Ummm yea... a fact because you say so.


----------



## Beeslave (Feb 6, 2009)

The OP was about harm to the bees. Drop it already.


----------



## timothyvanwing (Apr 28, 2010)

mrspock said:


> Why do you "need" to kill these plants? Sit back and ask yourself what happens if you don't.
> 
> If this is a disturbed space, some other plant will repopulate it soon enough, and you'll never keep up. Repeated applications will only serve to make chemical companies rich, and poison the space you live in.
> 
> I suggest only killing "weeds" if their properties present a clear and present problem to human safety or livestock.


 I "need" to kill these plants because I live in a 10 acre rural development, and the creek is easily seen from the lane. 
I have weed killed these plants every year, once a year. It takes about 3 hours max. And it looks a whole lot better for the rest of the year. That's why I want the weeds gone.

Even though if you look at the topic title you can see that I was asking if it was ok to weed kill with bees. The topic title wasn't: Should I weed kill? 
It's simple, I am going to "get rid of the weeds", but right now I'm still trying to decide how. 

Thank's everyone btw for all of the helpful advice


----------



## honeyshack (Jan 6, 2008)

If you kill the weeds, i would suggest finding a grass seed with some wild flower seed or clover seed that can grow there.
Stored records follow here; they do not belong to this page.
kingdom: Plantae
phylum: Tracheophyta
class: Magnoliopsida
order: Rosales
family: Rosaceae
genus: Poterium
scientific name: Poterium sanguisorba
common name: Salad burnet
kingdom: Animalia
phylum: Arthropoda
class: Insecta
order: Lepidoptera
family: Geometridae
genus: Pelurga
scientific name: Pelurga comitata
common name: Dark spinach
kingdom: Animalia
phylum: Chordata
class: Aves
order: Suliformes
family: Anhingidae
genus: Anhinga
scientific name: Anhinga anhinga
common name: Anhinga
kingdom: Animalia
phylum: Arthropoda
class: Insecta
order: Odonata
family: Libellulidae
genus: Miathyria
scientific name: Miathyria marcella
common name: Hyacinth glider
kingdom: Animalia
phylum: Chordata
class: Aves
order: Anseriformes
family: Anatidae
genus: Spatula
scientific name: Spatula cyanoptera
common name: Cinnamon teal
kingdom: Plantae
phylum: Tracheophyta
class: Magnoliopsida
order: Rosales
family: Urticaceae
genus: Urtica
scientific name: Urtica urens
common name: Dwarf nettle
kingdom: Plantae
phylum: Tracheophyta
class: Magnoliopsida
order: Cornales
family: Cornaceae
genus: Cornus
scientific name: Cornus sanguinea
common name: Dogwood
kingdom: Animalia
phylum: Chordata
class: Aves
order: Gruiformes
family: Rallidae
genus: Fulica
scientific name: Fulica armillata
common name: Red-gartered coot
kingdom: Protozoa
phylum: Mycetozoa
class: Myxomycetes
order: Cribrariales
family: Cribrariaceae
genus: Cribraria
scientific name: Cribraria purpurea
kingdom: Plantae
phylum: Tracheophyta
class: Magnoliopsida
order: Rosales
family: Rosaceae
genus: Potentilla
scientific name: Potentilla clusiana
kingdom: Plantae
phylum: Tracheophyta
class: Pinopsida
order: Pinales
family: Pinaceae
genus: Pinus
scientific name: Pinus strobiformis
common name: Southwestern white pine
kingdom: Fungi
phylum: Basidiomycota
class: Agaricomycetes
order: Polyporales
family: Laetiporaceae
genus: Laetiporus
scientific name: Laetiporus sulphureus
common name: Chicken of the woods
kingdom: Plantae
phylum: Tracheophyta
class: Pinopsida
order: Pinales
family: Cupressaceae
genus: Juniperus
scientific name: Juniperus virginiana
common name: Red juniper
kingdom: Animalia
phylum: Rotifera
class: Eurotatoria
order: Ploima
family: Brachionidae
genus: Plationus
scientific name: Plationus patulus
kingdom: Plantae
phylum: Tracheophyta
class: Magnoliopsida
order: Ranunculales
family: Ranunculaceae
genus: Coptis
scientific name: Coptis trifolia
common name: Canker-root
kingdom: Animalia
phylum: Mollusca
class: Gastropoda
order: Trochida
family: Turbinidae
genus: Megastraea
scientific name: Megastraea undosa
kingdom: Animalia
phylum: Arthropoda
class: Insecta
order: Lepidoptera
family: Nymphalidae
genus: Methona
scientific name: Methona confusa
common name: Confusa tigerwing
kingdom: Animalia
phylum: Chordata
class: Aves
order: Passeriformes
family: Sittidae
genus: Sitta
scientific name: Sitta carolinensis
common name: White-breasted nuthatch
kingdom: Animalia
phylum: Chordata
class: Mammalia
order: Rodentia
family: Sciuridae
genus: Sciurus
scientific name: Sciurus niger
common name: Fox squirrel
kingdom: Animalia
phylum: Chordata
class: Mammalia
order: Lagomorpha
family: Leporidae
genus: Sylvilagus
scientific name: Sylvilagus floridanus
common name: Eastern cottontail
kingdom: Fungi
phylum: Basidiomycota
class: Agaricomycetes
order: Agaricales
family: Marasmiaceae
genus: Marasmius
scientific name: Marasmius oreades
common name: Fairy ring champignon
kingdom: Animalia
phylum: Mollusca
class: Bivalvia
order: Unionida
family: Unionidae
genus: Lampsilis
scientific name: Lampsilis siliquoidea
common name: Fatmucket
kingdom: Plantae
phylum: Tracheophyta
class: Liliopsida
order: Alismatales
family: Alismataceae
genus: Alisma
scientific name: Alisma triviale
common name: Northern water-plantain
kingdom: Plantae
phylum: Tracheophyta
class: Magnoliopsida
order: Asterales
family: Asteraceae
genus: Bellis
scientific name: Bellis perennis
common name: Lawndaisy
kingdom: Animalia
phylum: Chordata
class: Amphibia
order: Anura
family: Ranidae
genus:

This then would give you more forage for your bees.
I have nothing against spraying. However, spraying every year with the same product will create resistance.
So, once you spray and get a good kill, add some well rotten manure from a local farmer, and broadcast some seed. If you are in an area that gets good snowfall like us, i find seeding grass seed in the fall advantageous because the snow pushes the seed in the ground.
You might not have access to a broadcaster, but someone in your area might have one, or try the local ag extension office.


----------



## timothyvanwing (Apr 28, 2010)

That sounds like a really good idea. After I weed kill it, maybe next year I'll plant some wild flower. Thanks everyone for all of the advice, you all have helped me out a lot .


----------